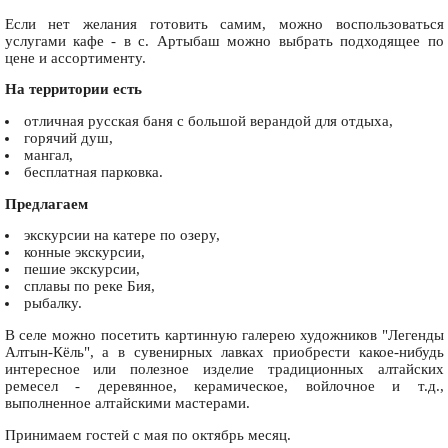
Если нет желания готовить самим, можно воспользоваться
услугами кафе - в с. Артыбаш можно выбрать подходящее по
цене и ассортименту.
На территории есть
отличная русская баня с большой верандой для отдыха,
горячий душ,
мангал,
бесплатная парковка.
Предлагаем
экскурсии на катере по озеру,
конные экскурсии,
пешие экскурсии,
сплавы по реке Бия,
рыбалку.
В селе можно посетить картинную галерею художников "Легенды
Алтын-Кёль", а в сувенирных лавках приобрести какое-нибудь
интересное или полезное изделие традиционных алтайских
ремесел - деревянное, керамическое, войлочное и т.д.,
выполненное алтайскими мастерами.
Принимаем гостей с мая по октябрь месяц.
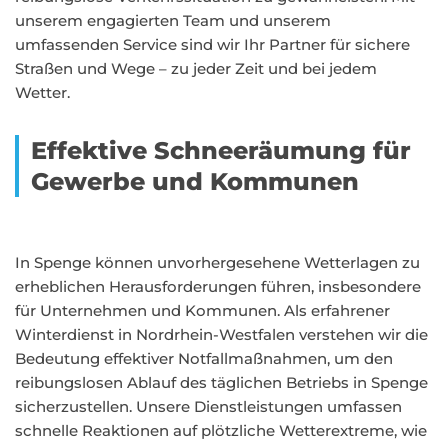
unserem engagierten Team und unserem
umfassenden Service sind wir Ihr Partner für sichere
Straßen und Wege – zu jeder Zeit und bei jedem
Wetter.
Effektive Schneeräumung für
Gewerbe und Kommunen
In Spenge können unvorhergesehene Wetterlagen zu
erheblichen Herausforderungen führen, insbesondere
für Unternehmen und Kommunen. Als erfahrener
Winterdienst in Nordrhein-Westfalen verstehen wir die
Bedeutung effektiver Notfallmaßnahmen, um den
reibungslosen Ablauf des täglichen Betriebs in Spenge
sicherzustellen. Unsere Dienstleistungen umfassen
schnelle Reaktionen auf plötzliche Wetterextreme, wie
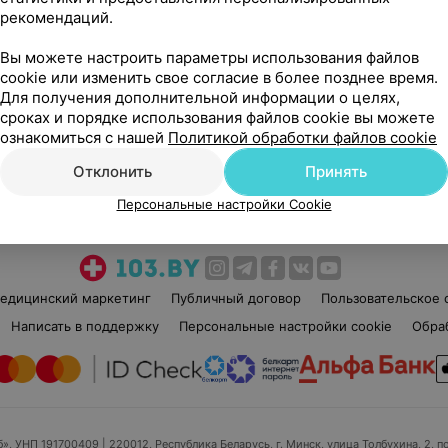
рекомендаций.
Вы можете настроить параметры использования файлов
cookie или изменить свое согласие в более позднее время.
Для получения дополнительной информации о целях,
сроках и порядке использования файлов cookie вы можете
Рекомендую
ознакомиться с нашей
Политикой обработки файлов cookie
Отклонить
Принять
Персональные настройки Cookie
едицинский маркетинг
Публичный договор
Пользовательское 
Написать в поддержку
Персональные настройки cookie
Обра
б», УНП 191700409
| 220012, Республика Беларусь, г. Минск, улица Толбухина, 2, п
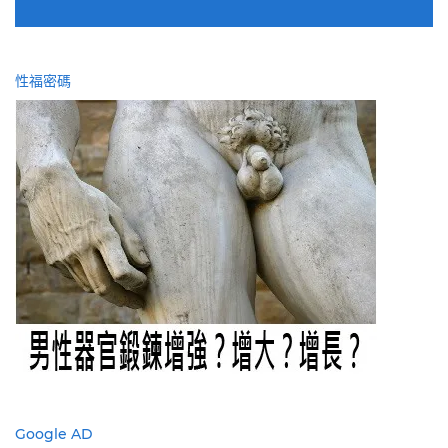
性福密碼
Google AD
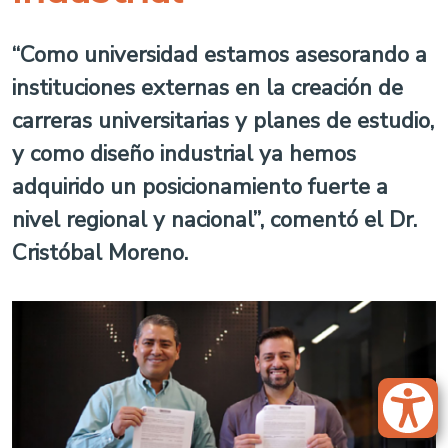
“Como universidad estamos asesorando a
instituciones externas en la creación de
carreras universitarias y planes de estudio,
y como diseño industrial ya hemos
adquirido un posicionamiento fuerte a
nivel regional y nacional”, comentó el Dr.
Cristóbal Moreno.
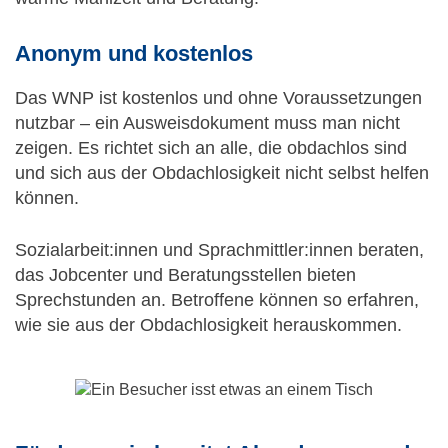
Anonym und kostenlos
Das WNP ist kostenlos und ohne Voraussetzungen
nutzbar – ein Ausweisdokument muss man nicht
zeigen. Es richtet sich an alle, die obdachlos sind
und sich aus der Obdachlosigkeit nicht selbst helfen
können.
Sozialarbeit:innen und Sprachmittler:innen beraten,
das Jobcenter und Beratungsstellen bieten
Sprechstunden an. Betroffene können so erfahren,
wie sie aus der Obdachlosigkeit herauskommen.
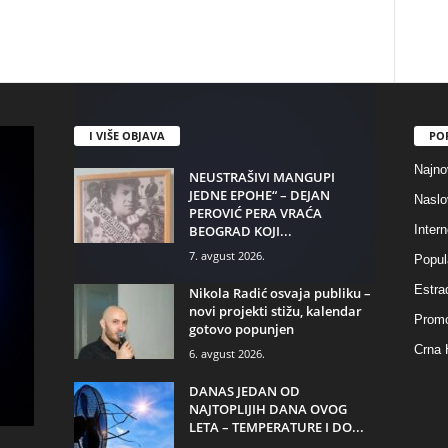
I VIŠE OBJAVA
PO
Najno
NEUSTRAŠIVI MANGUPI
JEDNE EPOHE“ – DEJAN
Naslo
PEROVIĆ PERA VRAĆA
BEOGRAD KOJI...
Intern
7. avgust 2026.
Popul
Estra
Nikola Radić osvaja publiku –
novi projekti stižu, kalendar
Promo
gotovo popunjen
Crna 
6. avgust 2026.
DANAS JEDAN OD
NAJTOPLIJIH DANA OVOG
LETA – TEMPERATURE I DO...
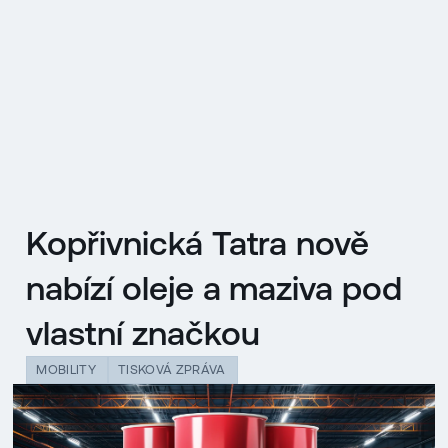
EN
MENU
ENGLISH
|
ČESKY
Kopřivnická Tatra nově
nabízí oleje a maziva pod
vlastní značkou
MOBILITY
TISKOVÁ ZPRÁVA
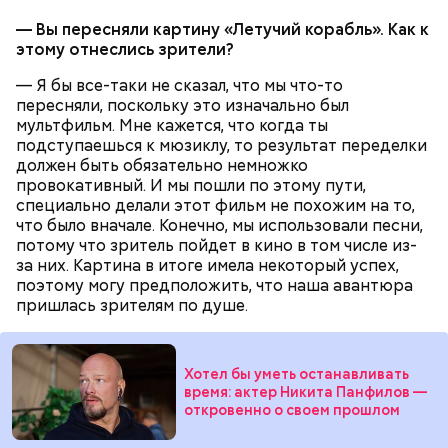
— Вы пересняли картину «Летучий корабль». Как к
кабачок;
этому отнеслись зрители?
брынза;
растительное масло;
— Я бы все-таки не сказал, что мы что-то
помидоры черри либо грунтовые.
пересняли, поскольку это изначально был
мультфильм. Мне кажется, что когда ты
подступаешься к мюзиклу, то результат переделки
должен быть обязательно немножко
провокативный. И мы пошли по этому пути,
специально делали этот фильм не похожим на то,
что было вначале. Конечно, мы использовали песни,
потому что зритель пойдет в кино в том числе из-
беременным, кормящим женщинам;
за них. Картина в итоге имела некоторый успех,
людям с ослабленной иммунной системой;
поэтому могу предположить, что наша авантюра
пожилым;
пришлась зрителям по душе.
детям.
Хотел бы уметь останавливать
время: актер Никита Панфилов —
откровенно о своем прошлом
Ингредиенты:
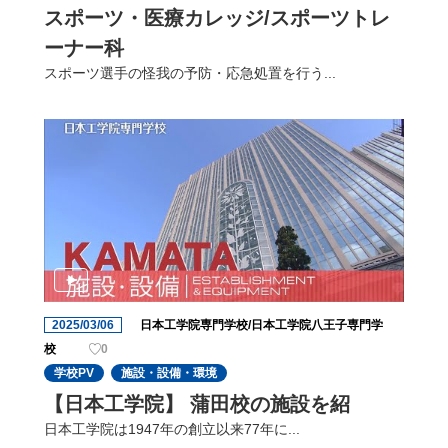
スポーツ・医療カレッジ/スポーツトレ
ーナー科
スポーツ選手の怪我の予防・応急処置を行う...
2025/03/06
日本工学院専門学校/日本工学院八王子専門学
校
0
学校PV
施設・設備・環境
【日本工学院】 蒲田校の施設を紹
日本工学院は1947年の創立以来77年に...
+ + +
> [TAREFA] Extraia da listagem acima cada linha em que aparece a palavra "sind", levando em conta maiúsculas e minúsculas.

> [RESPOSTA]
umfassenden Service sind wir Ihr Partner für sichere
zeigen. Es richtet sich an alle, die obdachlos sind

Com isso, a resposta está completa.